Professor Peter Brunt.
Professor Peter Brunt, then chairman of Alcohol Focus Scotland. Picture by Raymond Besant.

Noted for his clinical acumen, his advice on matters medical and non-medical was widely sought and highly regarded.

“His clinical notes were very distinctive, written in a large, flowing script, usually in a lurid purple or green ink.  This was very practical, as his notes were always easy to find. Even more unusual for a doctor, they were completely legible.”

Man of faith

Beneath the gravitas, however, there was a man of great warmth and kindness, whose life was underpinned by his Christian faith.

Before his retirement he studied divinity and was ordained into the Episcopalian Church as a non-stipendiary minister in the Dioceses of Aberdeen. He preached regularly, a role he continued after his retiral to the Lake District.

Rev Professor Peter Brunt, former physician to the Queen in Scotland.
Rev Professor Peter Brunt, former physician to the Queen in Scotland.
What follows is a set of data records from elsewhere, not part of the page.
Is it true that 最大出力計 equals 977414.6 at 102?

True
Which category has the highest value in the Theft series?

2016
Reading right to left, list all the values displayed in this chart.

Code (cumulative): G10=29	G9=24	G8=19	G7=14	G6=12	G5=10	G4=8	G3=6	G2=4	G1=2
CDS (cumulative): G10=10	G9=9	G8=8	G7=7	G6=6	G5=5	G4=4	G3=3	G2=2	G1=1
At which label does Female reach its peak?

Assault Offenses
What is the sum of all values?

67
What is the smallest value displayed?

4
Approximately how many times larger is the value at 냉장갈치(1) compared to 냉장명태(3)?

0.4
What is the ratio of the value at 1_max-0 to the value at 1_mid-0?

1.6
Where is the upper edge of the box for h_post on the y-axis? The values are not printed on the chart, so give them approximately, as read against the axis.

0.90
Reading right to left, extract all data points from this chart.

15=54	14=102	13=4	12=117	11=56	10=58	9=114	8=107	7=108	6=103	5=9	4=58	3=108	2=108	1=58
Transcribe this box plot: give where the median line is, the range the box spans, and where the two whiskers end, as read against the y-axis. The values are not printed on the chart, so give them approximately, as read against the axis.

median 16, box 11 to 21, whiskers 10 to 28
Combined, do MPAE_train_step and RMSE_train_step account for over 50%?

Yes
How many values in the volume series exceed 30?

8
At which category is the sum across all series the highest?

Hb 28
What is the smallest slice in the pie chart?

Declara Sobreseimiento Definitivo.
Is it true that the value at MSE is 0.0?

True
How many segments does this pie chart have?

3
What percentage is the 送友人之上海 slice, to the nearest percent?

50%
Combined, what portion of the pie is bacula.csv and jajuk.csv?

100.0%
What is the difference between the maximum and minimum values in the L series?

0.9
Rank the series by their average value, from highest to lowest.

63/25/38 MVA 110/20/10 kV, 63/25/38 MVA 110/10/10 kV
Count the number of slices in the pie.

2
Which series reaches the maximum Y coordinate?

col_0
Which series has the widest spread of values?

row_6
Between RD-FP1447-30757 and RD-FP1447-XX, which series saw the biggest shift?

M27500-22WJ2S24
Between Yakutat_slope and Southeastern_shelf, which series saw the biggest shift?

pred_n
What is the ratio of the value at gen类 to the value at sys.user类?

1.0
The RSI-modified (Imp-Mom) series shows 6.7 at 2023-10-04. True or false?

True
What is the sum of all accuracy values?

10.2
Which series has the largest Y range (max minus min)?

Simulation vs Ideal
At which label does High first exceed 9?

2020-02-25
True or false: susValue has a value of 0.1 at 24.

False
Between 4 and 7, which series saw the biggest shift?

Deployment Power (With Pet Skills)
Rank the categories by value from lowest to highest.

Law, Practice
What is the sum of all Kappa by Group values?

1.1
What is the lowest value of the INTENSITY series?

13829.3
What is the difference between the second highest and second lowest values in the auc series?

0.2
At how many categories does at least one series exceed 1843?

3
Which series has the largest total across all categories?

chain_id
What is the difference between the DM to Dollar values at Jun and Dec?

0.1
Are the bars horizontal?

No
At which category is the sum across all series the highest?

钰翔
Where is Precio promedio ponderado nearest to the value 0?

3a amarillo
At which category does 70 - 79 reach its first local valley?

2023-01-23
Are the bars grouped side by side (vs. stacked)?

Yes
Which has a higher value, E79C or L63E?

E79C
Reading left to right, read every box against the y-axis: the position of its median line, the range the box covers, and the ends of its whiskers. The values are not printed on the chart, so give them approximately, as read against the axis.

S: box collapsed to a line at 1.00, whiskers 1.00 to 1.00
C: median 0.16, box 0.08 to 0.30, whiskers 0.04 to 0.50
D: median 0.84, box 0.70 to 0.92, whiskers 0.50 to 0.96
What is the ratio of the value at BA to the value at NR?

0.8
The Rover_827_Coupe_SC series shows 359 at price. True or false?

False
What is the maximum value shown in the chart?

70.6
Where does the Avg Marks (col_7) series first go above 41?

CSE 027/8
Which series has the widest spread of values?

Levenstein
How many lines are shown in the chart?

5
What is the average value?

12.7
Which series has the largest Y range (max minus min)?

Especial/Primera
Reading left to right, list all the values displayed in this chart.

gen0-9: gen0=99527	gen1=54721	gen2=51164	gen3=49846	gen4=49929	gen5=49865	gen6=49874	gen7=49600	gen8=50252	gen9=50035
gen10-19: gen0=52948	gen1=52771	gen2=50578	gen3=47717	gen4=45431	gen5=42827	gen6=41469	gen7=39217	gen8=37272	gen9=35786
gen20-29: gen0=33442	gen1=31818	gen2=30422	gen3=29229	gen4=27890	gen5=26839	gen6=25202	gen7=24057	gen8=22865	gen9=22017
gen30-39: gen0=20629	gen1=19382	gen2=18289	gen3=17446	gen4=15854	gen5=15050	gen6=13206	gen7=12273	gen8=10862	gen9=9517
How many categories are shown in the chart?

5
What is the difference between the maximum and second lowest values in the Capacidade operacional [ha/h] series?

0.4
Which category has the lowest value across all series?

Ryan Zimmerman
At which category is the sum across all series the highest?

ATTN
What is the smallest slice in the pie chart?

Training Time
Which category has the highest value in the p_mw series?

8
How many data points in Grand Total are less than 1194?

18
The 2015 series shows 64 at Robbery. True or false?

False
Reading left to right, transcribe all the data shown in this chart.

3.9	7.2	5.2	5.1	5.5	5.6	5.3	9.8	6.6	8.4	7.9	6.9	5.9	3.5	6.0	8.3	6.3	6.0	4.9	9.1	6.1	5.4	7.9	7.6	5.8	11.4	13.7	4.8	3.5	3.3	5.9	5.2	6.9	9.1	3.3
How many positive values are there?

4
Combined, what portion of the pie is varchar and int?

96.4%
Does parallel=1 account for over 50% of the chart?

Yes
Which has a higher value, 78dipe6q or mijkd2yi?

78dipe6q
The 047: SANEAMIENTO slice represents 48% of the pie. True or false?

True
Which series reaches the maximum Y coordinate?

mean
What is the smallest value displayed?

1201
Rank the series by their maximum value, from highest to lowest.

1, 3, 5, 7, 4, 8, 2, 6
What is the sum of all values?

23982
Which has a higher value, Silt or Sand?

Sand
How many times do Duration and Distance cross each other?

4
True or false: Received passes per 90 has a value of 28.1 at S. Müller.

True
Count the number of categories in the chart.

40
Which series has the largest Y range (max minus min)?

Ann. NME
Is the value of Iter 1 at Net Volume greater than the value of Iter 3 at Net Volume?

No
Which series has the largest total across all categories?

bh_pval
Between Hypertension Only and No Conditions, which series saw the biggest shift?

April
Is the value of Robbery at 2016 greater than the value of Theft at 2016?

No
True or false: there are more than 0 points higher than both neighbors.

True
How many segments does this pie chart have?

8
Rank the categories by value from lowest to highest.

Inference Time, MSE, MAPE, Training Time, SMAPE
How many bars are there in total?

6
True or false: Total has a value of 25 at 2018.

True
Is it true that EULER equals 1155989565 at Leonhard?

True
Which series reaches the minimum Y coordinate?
Following Anne’s death in 2019, Peter moved to Northumberland to be closer to family.  Always a family man, Peter is survived by two of his daughters, six grandchildren and one great-granddaughter.

Greatly missed

Dr McKinlay added: “He will be remembered fondly by many patients, by hundreds of medical students and junior doctors who themselves went on to successful careers, and by his colleagues for his leadership and example he set.

“Above all he will be missed by his family and by those who were privileged to call him a friend.”